HISTORIA. A la sombra de la Peña Agulla (1.381 metros) se recuesta la localidad de Mamolar, perteneciente hoy al partido judicial de Salas de los Infantes y antaño al alfoz de Lara. Los primeros repobladores, venidos seguramente en el primer momento de la recuperación y liberación cristianas del siglo X, observaron el componente rocoso de su término y la forma de algunos peñascales y aplicaron a este poblamiento el nombre de Mamolar (monte con aspecto de muela), tal y como puede leerse en un manuscrito del Monasterio de Santo Domingo de Silos en el año 1171. La vida de Mamolar trascurrió entre los primeros sobresaltos de la reconquista y el sosegado ritmo de los tiempos posteriores. Fueron especialmente difíciles los tiempos en torno al año 1000 cuando los ejércitos de Almanzor pasaron y repasaron estas tierras en sus destructoras algaradas sobre la resistencia cristiana. En el año 1002 en el amplio abanico de estos montes de la Cervera se inició la “arrancada” que en Catalañazor acabó con invicto Almanzor. En la paz posterior, Mamolar mejoró sus condiciones de vida; su término se agrandó con agregaciones de otras aldeas cuyos nombres conocemos como Matalacasa, Paúles y Quintanilla, todas pertenecientes al alfoz de Lara y a la merindad de Santo Domingo de Silos.

DEMOGRAFIA Y POBLACIÓN. Los datos poblacionales de los que disponemos citan 181 vecinos en el año 1591, pero formando partido con Pinilla Trasmonte. En el año 1765 cuenta con 65 vecinos, 180 habitantes en el año 1843 y 360 en el año 1950. En 2019 sólo quedan 28 habitantes censados.

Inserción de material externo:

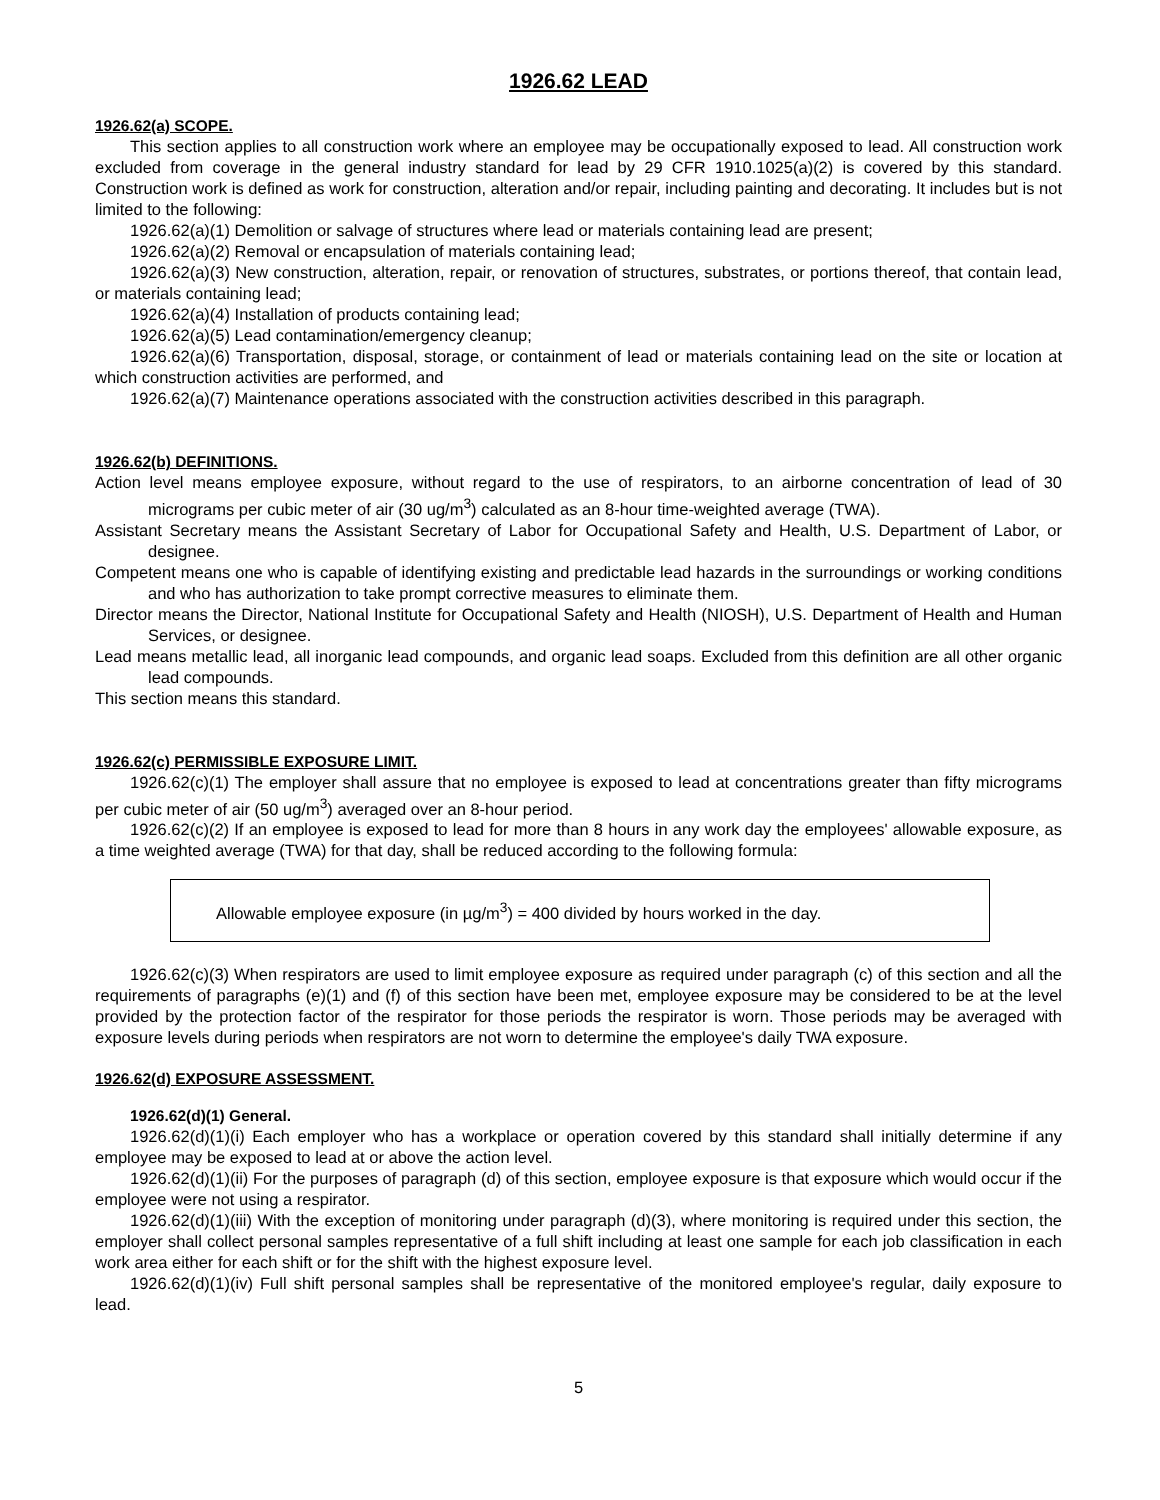1926.62 LEAD
1926.62(a) SCOPE.
This section applies to all construction work where an employee may be occupationally exposed to lead. All construction work excluded from coverage in the general industry standard for lead by 29 CFR 1910.1025(a)(2) is covered by this standard. Construction work is defined as work for construction, alteration and/or repair, including painting and decorating. It includes but is not limited to the following:
1926.62(a)(1) Demolition or salvage of structures where lead or materials containing lead are present;
1926.62(a)(2) Removal or encapsulation of materials containing lead;
1926.62(a)(3) New construction, alteration, repair, or renovation of structures, substrates, or portions thereof, that contain lead, or materials containing lead;
1926.62(a)(4) Installation of products containing lead;
1926.62(a)(5) Lead contamination/emergency cleanup;
1926.62(a)(6) Transportation, disposal, storage, or containment of lead or materials containing lead on the site or location at which construction activities are performed, and
1926.62(a)(7) Maintenance operations associated with the construction activities described in this paragraph.
1926.62(b) DEFINITIONS.
Action level means employee exposure, without regard to the use of respirators, to an airborne concentration of lead of 30 micrograms per cubic meter of air (30 ug/m<sup>3</sup>) calculated as an 8-hour time-weighted average (TWA).
Assistant Secretary means the Assistant Secretary of Labor for Occupational Safety and Health, U.S. Department of Labor, or designee.
Competent means one who is capable of identifying existing and predictable lead hazards in the surroundings or working conditions and who has authorization to take prompt corrective measures to eliminate them.
Director means the Director, National Institute for Occupational Safety and Health (NIOSH), U.S. Department of Health and Human Services, or designee.
Lead means metallic lead, all inorganic lead compounds, and organic lead soaps. Excluded from this definition are all other organic lead compounds.
This section means this standard.
1926.62(c) PERMISSIBLE EXPOSURE LIMIT.
1926.62(c)(1) The employer shall assure that no employee is exposed to lead at concentrations greater than fifty micrograms per cubic meter of air (50 ug/m<sup>3</sup>) averaged over an 8-hour period.
1926.62(c)(2) If an employee is exposed to lead for more than 8 hours in any work day the employees' allowable exposure, as a time weighted average (TWA) for that day, shall be reduced according to the following formula:
Allowable employee exposure (in µg/m<sup>3</sup>) = 400 divided by hours worked in the day.
1926.62(c)(3) When respirators are used to limit employee exposure as required under paragraph (c) of this section and all the requirements of paragraphs (e)(1) and (f) of this section have been met, employee exposure may be considered to be at the level provided by the protection factor of the respirator for those periods the respirator is worn. Those periods may be averaged with exposure levels during periods when respirators are not worn to determine the employee's daily TWA exposure.
1926.62(d) EXPOSURE ASSESSMENT.
1926.62(d)(1) General.
1926.62(d)(1)(i) Each employer who has a workplace or operation covered by this standard shall initially determine if any employee may be exposed to lead at or above the action level.
1926.62(d)(1)(ii) For the purposes of paragraph (d) of this section, employee exposure is that exposure which would occur if the employee were not using a respirator.
1926.62(d)(1)(iii) With the exception of monitoring under paragraph (d)(3), where monitoring is required under this section, the employer shall collect personal samples representative of a full shift including at least one sample for each job classification in each work area either for each shift or for the shift with the highest exposure level.
1926.62(d)(1)(iv) Full shift personal samples shall be representative of the monitored employee's regular, daily exposure to lead.
5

NATURALEZA. El valor ambiental de toda la zona ha sido puesto en valor desde hace años, primero declarada área comprendida dentro de la Red Natura 2000 y posteriormente Parque Natural de los Sabinares del Arlanza. En el caso de Mamolar, todo su término municipal se enmarca dentro del Parque, incluso su casco urbano rodeado de pinos (dominando la variedad silvestre), en lo que podemos considerar zona de transición entre la Demanda, el valle soriano y los montes de la comarca de Huerta de Rey. Actualmente, ya no se realizan los tradicionales aprovechamientos de madera, conocidos por “suertes”. Lo que sí se aprovecha, como sucede en tantas y tantas localidades de esta comarca, es la riqueza micológica que ofrece su bosque.

PATRIMONIO MONUMENTAL. La iglesia parroquial de Santa Centola mantiene los cánones imperantes en la comarca,

TRADICIONES Y FESTIVIDADES. A Santa Centola se consagran los vecinos sus festejos mayores, que se celebran los días 11, 12 y 13 de agosto. Cabe recordar aquí que la tradición cuenta cómo la joven Centola, junto con su amiga Elena, para escapar de los moros que pretendían mancillarlas prefirieron la muerte al deshonor y optaron por arrojarse desde lo alto de un precipicio antes de caer en poder de los asaltantes. También, se celebra una romería en la ermita de Santiago Apóstol.

La tradicional fiesta de la pingada del mayo tiene mucho arraigo en Mamolar. El día 1 de ese mes, se baja un “varón” del monte que es erguido en la plaza mayor de la localidad por los vecinos. Posteriormente, se celebra una merienda popular y se procede a la subasta del pino, el gran protagonista de esta legendaria celebración.